Habit Reversal Training for Children and Adolescents With Trichotillomania

University of South Florida

Status

Completed

Conditions

Trichotillomania

Treatments

Behavioral: Habit Reversal Training

Study type

Interventional

Funder types

Other

Identifiers

NCT01445444

HRT/TTM

Details and patient eligibility

About

The purpose of the current study is:

To evaluate the effectiveness of a habit reversal training (HRT) approach for children ages 7 to 17 years of age inclusive with a diagnosis of trichotillomania.
To explore factors that may relate to symptom severity, treatment outcome, and psychosocial impairment (e.g., specific symptom presence, co-morbidity, emotional regulation).

Full description

The purpose of this research study is to further investigate how well Habit Reversal Training (HRT) works to reduce hair-pulling symptoms in children and adolescents with trichotillomania (TTM).
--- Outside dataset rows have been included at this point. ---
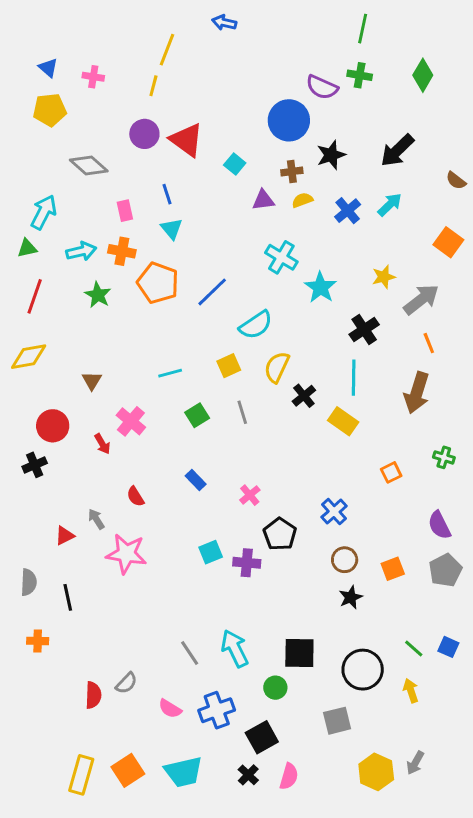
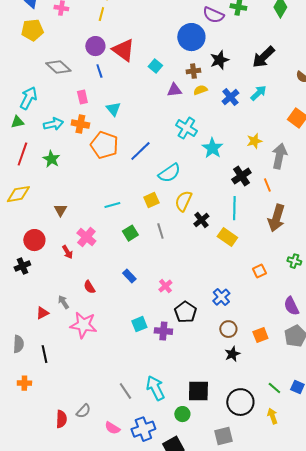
blue line: (167, 194) -> (99, 71), moved
green star: (98, 295) -> (51, 159), moved
gray arrow: (421, 299) -> (279, 156), turned -40
orange line: (429, 343) -> (267, 185), moved

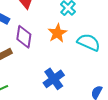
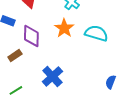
blue cross: (54, 79) -> (52, 77), moved

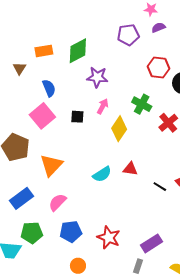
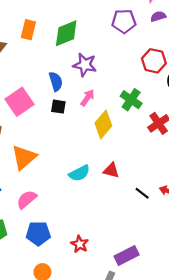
orange rectangle: (44, 51) -> (28, 30), turned -72
blue semicircle: (49, 88) -> (56, 81), moved
red star: (109, 237) -> (80, 244), size x0.7

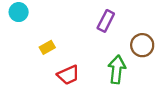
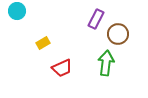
brown circle: (142, 45) -> (118, 34), moved

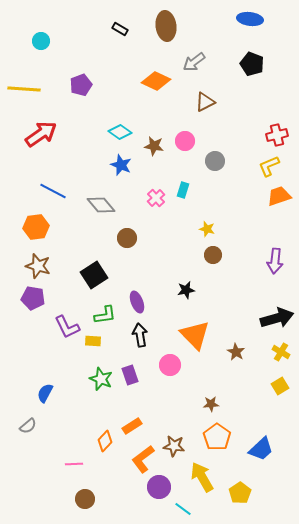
All children will have the option to receive 8 weekly HRT sessions. Half of all children will be chosen at random to receive these sessions immediately following the pre-assessment and the remaining half will receive them after eight weeks (TAU condition). These sessions will focus developing skills for managing TTM and to decrease hair pulling. Such skills may include teaching your child to replace hair-pulling with another behavior. In the TAU condition, participants will seek the treatment in the community, with the option of receiving HRT treatment sessions at the end of the study.

Participants in both groups will undergo four assessments in total (1) Pre-Assessment; (2) Post-treatment Assessment; (3) One-month Follow-up; (4)Three-month Follow-up. These assessments will involve several interviews that ask about different psychological symptoms that your child experiences such as sadness, anxiety, and TTM.

Enrollment

50 estimated patients

Sex

All

Ages

7 to 17 years old

Volunteers

No Healthy Volunteers

Inclusion criteria

Outpatient children between the ages of 7-17 years.
Meets DSM-IV criteria for a primary diagnosis of TTM
English speaking

Exclusion criteria

Lifetime DSM-IV bipolar, schizophrenia, or schizoaffective disorder, or substance abuse in past 6 months.
A diagnosis of an autism spectrum disorders, mental retardation, or conduct disorder
1. Current clinically significant suicidal intent, or 2) individuals who have engaged in suicidal behaviors within 6 months
Receiving concurrent psychotherapy or behavioral interventions. Families will have the option of discontinuing such services to enroll in the study. Those randomized to treatment as usual (TAU) will be able to continue or initiate psychosocial interventions whereas those randomized to HRT will not receive other interventions concurrent with HRT.
Any change in established psychotropic medication (e.g., antidepressants, anxioloytics) within 4 weeks before study enrollment, any change in antipsychotics within 3 weeks prior to the screening assessment, any change in fluoxetine or atamoxetine within 6 weeks of study enrollment, and any change in alpha-2 agonists or stimulants within 1 week of study enrollment. Those randomized to TAU may make medication changes following randomization, including starting a medication; those randomized to HRT will remain stable on medications during the study.
Unwillingness of parents to make the commitment to accompany their child for multiple study visits, unwillingness to take part in randomization, inability to attend weekly sessions as therapist availability allows, inability to attend assessment visits.
Presence of a significant and/or unstable medical illness which might lead to hospitalization during the study.